How quickly things can change.

Last week we wrote that the NASDAQ was due for some profit taking as the index scored a Relative Strength Index (RSI) score or more than 70. We thought the NASDAQ would slip to around 12,750, which it did to close out last week, but then the index gapped down to start the week and closed down nearly 324 points.

Monday’s selloff may have created some technical damage and put the recent rally in jeopardy. The NASDAQ suffered a negative MACD cross-under where the short-term moving average fell below the longer-term number for the first time since late June.

The last time we saw this technical “sell signal” was in the beginning of April. Afterwards, the NASDAQ fell roughly 3,000 points, from 13,500ish to 10,500ish. A similar drop would mean the markets slip back into a Bear Market and could put the mid-June lows to the test.

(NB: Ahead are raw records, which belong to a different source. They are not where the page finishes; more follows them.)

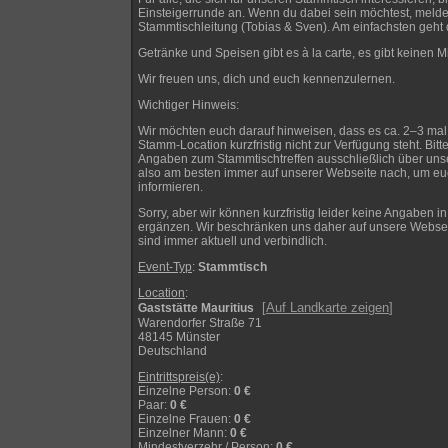
Einsteigerrunde an. Wenn du dabei sein möchtest, melde d
Stammtischleitung (Tobias & Sven). Am einfachsten geht 
Getränke und Speisen gibt es à la carte, es gibt keinen M
Wir freuen uns, dich und euch kennenzulernen.
Wichtiger Hinweis:
Wir möchten euch darauf hinweisen, dass es ca. 2–3 ma
Stamm-Location kurzfristig nicht zur Verfügung steht. Bitt
Angaben zum Stammtischtreffen ausschließlich über un
also am besten immer auf unserer Webseite nach, um euc
informieren.
Sorry, aber wir können kurzfristig leider keine Angaben i
ergänzen. Wir beschränken uns daher auf unsere Websei
sind immer aktuell und verbindlich.
Event-Typ
:
Stammtisch
Location
:
[
Auf Landkarte zeigen
]
Gaststätte Mauritius
Warendorfer Straße 71
48145 Münster
Deutschland
Eintrittspreis(e)
:
Einzelne Person
:
0 €
Paar
:
0 €
Einzelne Frauen
:
0 €
Einzelner Mann
:
0 €
Mindestverzehr / Person
:
0 €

Nobody wants to take that test.

For now, we hope the NASDAQ catches support at 12,250. If not, then the 50-day moving average of 11,832.60 and rising becomes the most logical destination.

Upside could be limited by Monday’s gap down. The NASDAQ closed Friday at 12,708.22 and opened at 12,523.20 to start the new week. From our experience, the top of the gap (12,708) tends to act as resistance when stocks move higher. It attracted selling once and is likely to do so again. If/when Wall Street pushes beyond 12.7, then the 200-day average of 13,429.35 and falling will be another technical sticking point.

How quickly things change.

We went straight from profit taking to things better improve quickly or we could be in trouble within two days of trading. For now, we’d exercise caution before adding new money to the market. We’ll wait and see if the NASDAQ can resume walking up the stairs or if Wall Street has reversed course.

We’ll get some clarity as the Federal Reserve hosts a conference in Jackson Hole later in the week and Chairman Jerome Powell is slated to give a speech on Friday. Powell should outline how aggressive the Fed plans on being with raising interest rates. If Wall Street interests Powell’s language as “dovish” the selloff would likely reverse in a hurry. On the other hand, if the Fed Chair takes a no holds barred to beat inflation stance, stocks are likely headed lower.


Oil and Gas, Consumer Staples, Food and Beverages and Utilities were the top performers in the last week. Those are mostly defensive sectors that Wall Street turns to during tough economic times. People don’t stop eating/drinking or paying their utilities during recessions.

Much like the overall market, we’d stay away from jumping into anything new with the financial market firing warning shots to start the week.


There is no sense in adding anything here with the possibility of stocks taking a big dip if they follow the path of the last MACD cross-under.